▶ _Work order_
Reproduce all of the entries below exactly, without a single change.

▶ _Data extract_
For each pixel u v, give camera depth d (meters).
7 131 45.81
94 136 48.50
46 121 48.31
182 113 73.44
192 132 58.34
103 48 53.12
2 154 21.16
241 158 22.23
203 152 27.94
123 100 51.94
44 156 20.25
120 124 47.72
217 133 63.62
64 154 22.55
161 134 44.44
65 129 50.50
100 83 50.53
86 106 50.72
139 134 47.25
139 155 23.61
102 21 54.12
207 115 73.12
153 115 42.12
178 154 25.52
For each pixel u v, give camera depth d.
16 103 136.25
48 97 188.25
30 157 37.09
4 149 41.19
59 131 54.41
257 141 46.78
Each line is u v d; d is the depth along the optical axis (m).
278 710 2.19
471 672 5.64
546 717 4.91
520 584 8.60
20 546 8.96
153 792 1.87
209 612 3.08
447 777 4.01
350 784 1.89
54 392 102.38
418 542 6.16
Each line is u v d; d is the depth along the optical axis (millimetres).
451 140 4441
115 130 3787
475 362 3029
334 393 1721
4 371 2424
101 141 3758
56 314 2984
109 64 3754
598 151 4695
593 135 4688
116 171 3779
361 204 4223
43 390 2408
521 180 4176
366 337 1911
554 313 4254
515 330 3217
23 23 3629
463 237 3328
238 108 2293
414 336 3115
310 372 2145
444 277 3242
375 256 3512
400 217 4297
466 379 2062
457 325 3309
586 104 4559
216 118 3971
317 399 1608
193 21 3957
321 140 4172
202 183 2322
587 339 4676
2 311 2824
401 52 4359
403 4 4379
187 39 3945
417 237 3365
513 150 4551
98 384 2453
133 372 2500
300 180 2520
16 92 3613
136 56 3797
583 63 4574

▶ _Task response_
For each pixel u v, give camera depth d (meters).
7 131 45.81
94 136 48.50
46 121 48.31
182 113 73.44
192 132 58.34
103 48 53.12
2 154 21.16
241 158 22.23
203 152 27.94
123 100 51.94
44 156 20.25
120 124 47.72
217 133 63.62
64 154 22.55
161 134 44.44
65 129 50.50
100 83 50.53
86 106 50.72
139 134 47.25
139 155 23.61
102 21 54.12
207 115 73.12
153 115 42.12
178 154 25.52
For each pixel u v, give camera depth d.
16 103 136.25
48 97 188.25
30 157 37.09
4 149 41.19
59 131 54.41
257 141 46.78
Each line is u v d; d is the depth along the optical axis (m).
278 710 2.19
471 672 5.64
546 717 4.91
520 584 8.60
20 546 8.96
153 792 1.87
209 612 3.08
447 777 4.01
350 784 1.89
54 392 102.38
418 542 6.16
Each line is u v d; d is the depth along the optical axis (millimetres).
451 140 4441
115 130 3787
475 362 3029
334 393 1721
4 371 2424
101 141 3758
56 314 2984
109 64 3754
598 151 4695
593 135 4688
116 171 3779
361 204 4223
43 390 2408
521 180 4176
366 337 1911
554 313 4254
515 330 3217
23 23 3629
463 237 3328
238 108 2293
414 336 3115
310 372 2145
444 277 3242
375 256 3512
400 217 4297
466 379 2062
457 325 3309
586 104 4559
216 118 3971
317 399 1608
193 21 3957
321 140 4172
202 183 2322
587 339 4676
2 311 2824
401 52 4359
403 4 4379
187 39 3945
417 237 3365
513 150 4551
98 384 2453
133 372 2500
300 180 2520
16 92 3613
136 56 3797
583 63 4574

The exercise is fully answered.